By Rachel More
BERLIN (Reuters) -Volkswagen’s embattled luxury brand Porsche cut its full-year profitability target on Wednesday after the EU’s trade deal with U.S. President Donald Trump and reported a 400-million-euro ($462-million) hit from tariffs in the first half.
The burden of tariffs on car imports to the United States only added to Porsche’s woes, as it undergoes a costly restructuring while facing weakness in critical market China and a sluggish transition to electric cars.
“We continue to face significant challenges around the world. And this is not a storm that will pass,” Porsche CEO Oliver Blume said.
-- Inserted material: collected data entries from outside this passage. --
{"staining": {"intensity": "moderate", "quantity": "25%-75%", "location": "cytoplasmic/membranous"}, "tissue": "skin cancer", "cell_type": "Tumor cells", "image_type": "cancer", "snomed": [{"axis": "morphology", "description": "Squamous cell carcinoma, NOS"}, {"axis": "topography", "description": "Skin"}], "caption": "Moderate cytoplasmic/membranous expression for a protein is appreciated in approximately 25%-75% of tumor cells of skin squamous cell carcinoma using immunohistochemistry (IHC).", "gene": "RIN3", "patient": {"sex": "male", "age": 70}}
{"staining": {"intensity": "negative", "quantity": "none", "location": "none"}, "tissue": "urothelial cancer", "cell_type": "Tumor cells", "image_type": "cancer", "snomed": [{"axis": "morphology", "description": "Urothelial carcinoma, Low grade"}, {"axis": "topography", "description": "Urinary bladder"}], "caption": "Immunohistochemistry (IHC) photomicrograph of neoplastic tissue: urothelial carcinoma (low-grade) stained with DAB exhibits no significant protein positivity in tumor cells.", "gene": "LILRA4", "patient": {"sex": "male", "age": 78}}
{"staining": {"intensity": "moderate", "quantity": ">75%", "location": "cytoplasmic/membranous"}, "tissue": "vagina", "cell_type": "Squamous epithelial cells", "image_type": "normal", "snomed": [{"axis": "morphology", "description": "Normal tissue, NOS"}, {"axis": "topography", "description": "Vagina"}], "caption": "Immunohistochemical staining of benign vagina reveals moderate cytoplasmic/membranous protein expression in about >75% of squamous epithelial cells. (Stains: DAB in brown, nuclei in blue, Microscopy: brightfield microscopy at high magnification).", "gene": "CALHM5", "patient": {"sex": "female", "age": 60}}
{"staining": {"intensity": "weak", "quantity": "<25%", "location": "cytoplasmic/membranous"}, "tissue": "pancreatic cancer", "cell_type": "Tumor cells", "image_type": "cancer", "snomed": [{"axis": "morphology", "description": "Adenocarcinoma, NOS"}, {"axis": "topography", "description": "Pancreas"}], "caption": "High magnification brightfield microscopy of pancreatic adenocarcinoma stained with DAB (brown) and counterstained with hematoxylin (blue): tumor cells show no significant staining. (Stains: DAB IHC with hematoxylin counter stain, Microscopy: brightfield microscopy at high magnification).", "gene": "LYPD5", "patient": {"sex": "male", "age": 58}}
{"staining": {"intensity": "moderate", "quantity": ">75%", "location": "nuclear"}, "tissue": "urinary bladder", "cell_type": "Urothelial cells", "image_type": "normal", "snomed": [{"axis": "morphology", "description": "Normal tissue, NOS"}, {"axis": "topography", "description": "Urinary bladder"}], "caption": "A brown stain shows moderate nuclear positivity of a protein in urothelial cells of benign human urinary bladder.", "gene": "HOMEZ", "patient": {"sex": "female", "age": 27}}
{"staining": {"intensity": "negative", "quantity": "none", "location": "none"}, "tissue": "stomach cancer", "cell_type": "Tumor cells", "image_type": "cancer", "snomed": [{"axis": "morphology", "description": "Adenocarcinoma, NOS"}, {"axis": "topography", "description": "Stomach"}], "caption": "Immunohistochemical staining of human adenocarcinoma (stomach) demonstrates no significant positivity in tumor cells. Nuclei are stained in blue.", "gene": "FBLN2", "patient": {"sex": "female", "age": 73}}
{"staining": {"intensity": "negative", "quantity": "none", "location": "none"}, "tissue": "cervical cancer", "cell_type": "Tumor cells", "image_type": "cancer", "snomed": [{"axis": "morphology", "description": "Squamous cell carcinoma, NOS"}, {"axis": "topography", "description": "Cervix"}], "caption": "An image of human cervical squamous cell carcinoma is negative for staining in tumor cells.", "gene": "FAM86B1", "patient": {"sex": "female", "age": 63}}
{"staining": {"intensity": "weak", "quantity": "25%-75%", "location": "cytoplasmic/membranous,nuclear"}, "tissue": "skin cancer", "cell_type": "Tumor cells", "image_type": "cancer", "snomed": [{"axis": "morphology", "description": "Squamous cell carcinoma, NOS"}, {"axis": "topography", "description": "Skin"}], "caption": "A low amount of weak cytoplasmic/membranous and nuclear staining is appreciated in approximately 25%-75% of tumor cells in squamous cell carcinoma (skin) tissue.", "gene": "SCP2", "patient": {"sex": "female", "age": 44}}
Taking into account the newly agreed tariff of 15% from August 1, the German carmaker expects group sales this year in the range of 37 billion to 38 billion euros, in line with its previous forecast, and a return on sales of between 5% and 7%, down from a previously expected 6.5% to 8.5% range.
Countermeasures such as price adjustments are included in that outlook as Porsche seeks to mitigate the damage, the company said.
Costs amounting to 1.3 billion euros related to the company’s restructuring were also included, it said.
Group figures released last week showed Porsche’s operating profit collapsing by 91% year on year in the second quarter, to 154 million euros.
COMBUSTION ENGINES AND CUTS
Outlining the carmaker’s response so far to U.S. tariffs, Porsche CFO Jochen Breckner said the company had already raised its U.S. prices by between 2.3% and 3.6% in July.
It currently has no plans to establish a U.S. production presence – a move that would allow it to avoid tariffs – but is assessing the situation, he added.
As for any sector-specific deal with Washington to lower trade barriers further, Blume told reporters he agreed with Mercedes CEO Ola Kaellenius that this would not happen.
Porsche’s ongoing overhaul involves pivoting back to combustion engine vehicles by investing in new models and restructuring its battery business in the face of low demand for its EVs in Europe and intense competition from local rivals in China.
In the first half, Porsche booked special expenses for the company’s realignment of around 200 million euros and around 500 million euros for battery activities.
“We expect that we will begin to see positive economic momentum again from 2026 onwards,” Blume said.
In February, Porsche announced an additional 1,900 job cuts over the next four years but said it could not announce any forced redundancies due to a location safeguarding agreement valid until 2030.
On Wednesday, Porsche said its management was “resolutely pushing ahead with extensive measures to rescale and recalibrate the company”, with negotiations with employee representatives to begin in the second half of the year.
Breckner declined to give further details ahead of the talks.
“What I can say, however, is that there will be painful cuts and that the package will be far-reaching,” he said.